Di rumah ini sempat ibu dan bapak ingin berpisah karena hanya masalah uang, keluarga kami hampir berantakan, namun syukurlah masih bisa di pertahankan oleh ibu yang selalu mengalah, dan selalu ceroboh dengan uang. Bapak hanya bekerja dan bekerja dengan trucknya, jika dia dapat uang maka segeralah diberikannya kepada ibu. Ibuku tidak pandai memanagemant keuangan ke;uarga kami, yang setiap hari masuk dari penjualan beras, dan dari gajih bapak yang diatas tiga juta.     
    
Bapak tanpa Ibu
Aku bisa mengatakan, kalau bapak ku tidak akan bisa apa-apa tanpa ibuku. Semua kebutuhannya di penuhi oleh ibuku, bapak ku hanya bekerja, pergi pagi lalu kadang tidak pulang ketika di kirim keluar kota, kemudian pulang dan mandi lalu tidur dan makan, oh yaa tidak lupa bersantai dan menonton televisi, serta menggerutu di barengi dengan marah kecil saat makan bersama.

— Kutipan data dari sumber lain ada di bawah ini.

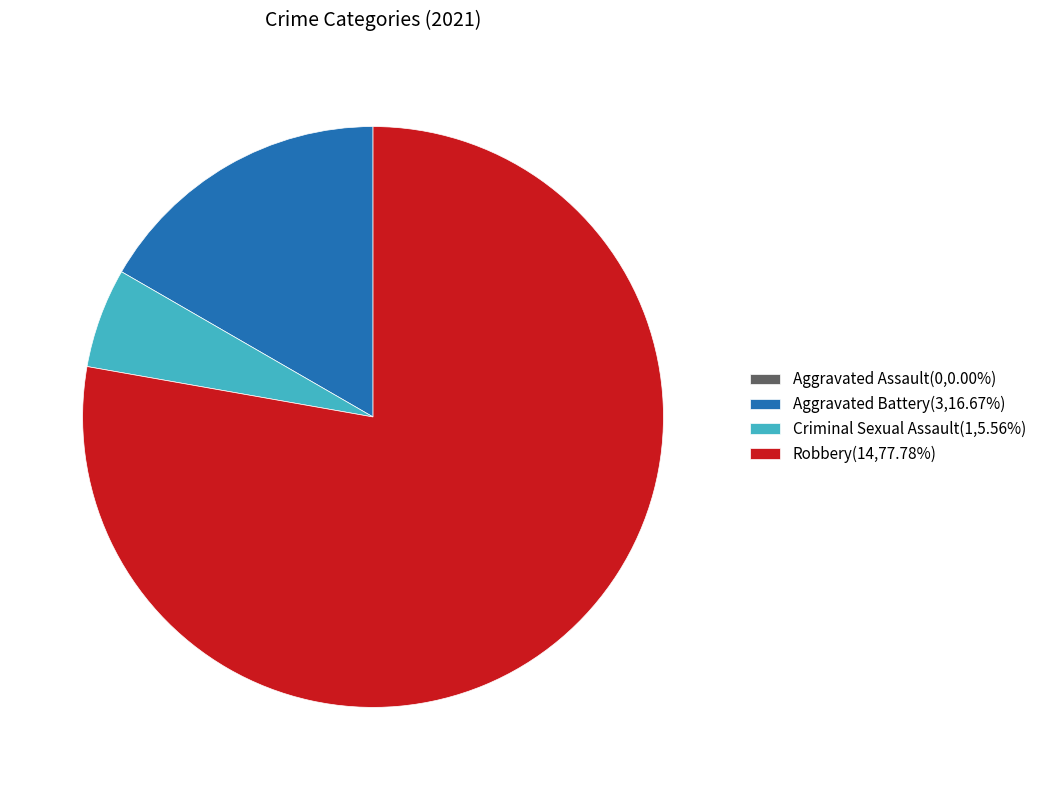

What is the largest slice in the pie chart?

Robbery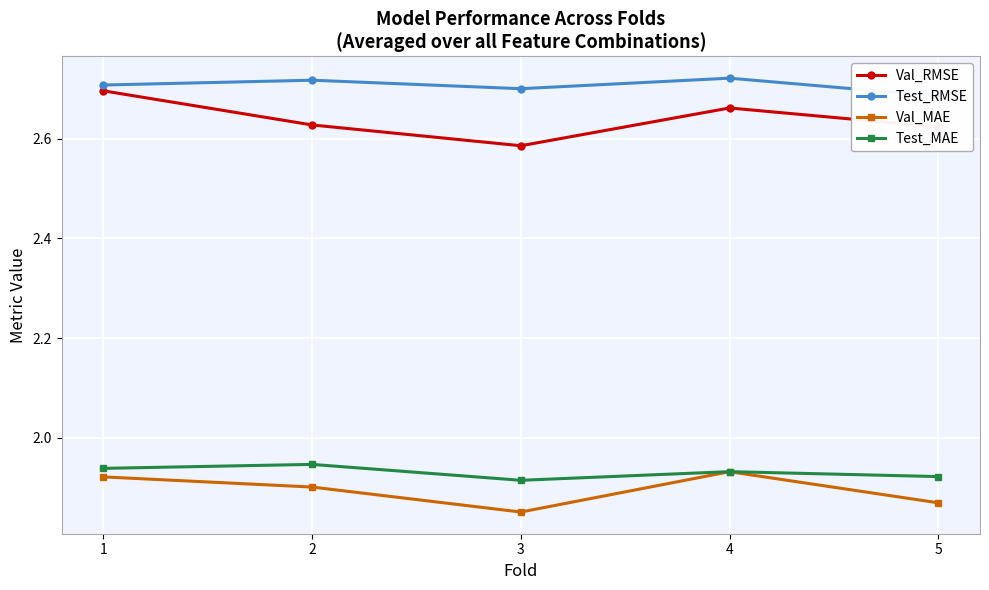

Rank the series by their maximum value, from lowest to highest.

Val_MAE, Test_MAE, Val_RMSE, Test_RMSE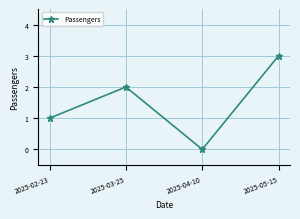

What is the sum of the values at 2025-04-10 and 2025-02-23?

1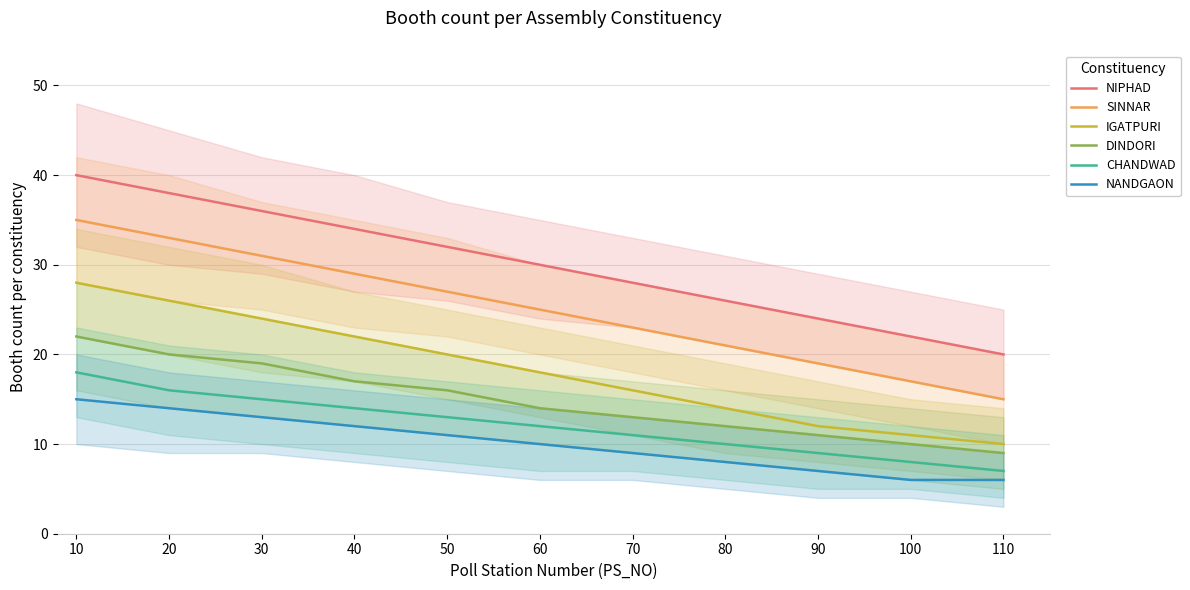

At how many categories does at least one series exceed 18?

11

Lalu ibuku, ibuku memasak setiap hari, dia juga menghidupi kami dengan menjual beras yang dibawa oleh bapak, bukan hanya bapak yang menghasilkan uang tapi juga ibuku,  dan selalu saja bermasalah keuangannya hingga saat ini. Ibuku juga berkebun, menanam sayur-sayuran organik yang mahal di pasar, namun gratis untuk kami, ia menanam hanya agar anak-anaknya bebas dari zat racun pestisida dan pupuk yang memaksa batang tumbuhan untuk tumbuh besar, zat-zat itu memaksa mematikan serangga yang juga ingin hidup dan dia juga memaksa serat sayur untuk membesar, dia tidak bagus untuk tubuh kami, ibuku tidak menyukainya, ia tidak suka jika anak-anaknya di paksa untuk tumbuh dan hidup dengan memakan itu.

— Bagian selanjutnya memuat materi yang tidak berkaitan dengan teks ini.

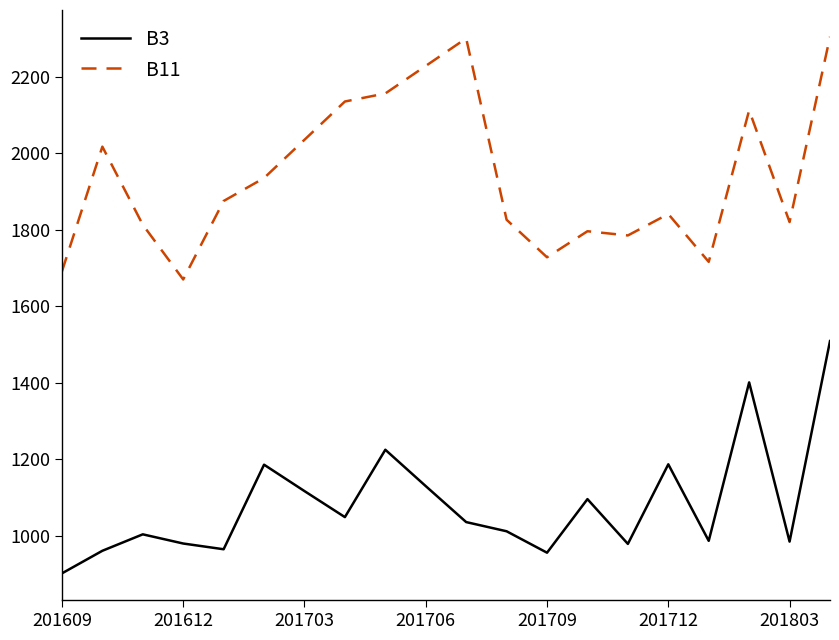

How many lines are shown in the chart?

2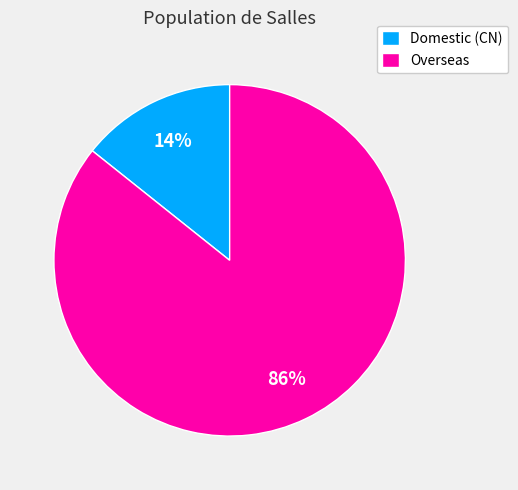

Count the number of slices in the pie.

2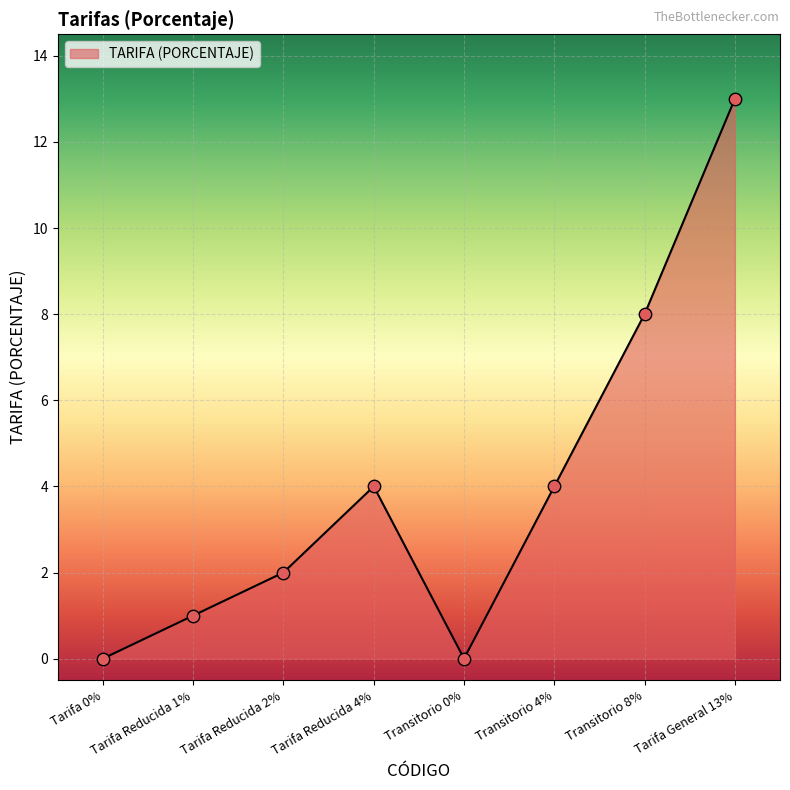

Which has a higher value, Tarifa 0% or Transitorio 4%?

Transitorio 4%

Kami punya kebun, yang dimiliki oleh teman bapak dan di berikan ke kami, luasnya kurang lebih satu setengah hektar, 30 menit dari rumahku itu lah yang dipelihara ibu dan setiap tahun buah cempedak, rambutan, durian di panen. Ibuku adalah perempuan yang tangguh, dari dia aku belajar bagaimana untuk menghargai tanah, tanah untuk menghidupi anak-anaknya. Ibuku sangat bergantung dengan tanah, tanah untuk berkebun, mendapatkan uang, memberi makan anak-anaknya dengan makanan yang bebas dari racun, dari dia juga aku belajar sabar dan menjaga hubungan keluarga kami agar tetap harmonis, walau sakit hantinya kepada bapak kadang tak tertahankan, hingga lagi air mata dari bola matanya yang coklat mengalir.

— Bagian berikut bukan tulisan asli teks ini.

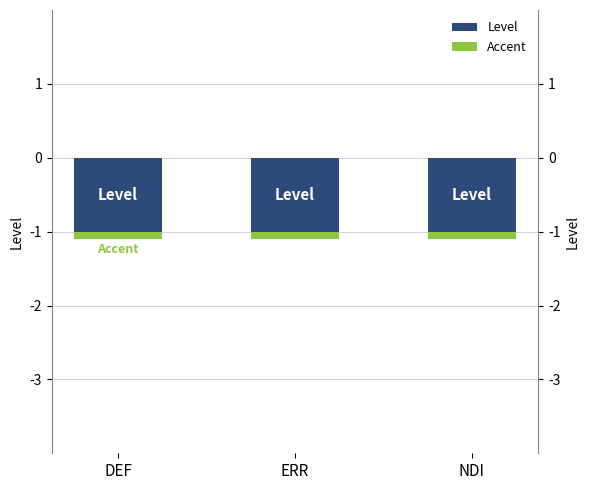

The Accent series shows -0.0 at ERR. True or false?

False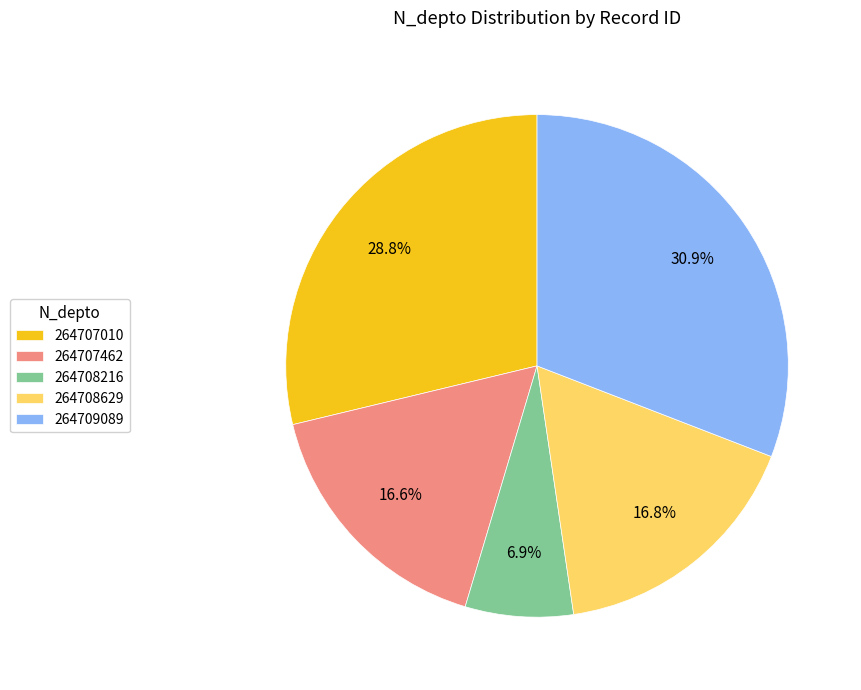

To the nearest percent, what portion does 264708629 represent?

17%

Bukan hanya Bapak yang tidak bisa apa-apa tanpa Ibu, tapi juga aku dank e dua adik ku. Halim dan albin, ibulah yang pertama kami panggil ketika sampai di rumah, belum berada di depan pintu kami bertiga sudah memanggilnya, tidak pernah kami memanggil bapak saat kami pulang sekolah atau dari mana pun. Rumah adalah Ibu, dan Ibu adalah rumah bagi kami bertiga.  Aku selalu berdoa agar dia tetap sehat dan memiliki umur yang lebih panjang dari pada ujung langit, agar dia lebih bahagia daripada bahagianya Jokowi yang terpilih menjadi presiden ke 7 indonesia, 21 Agustus 2014 lalu.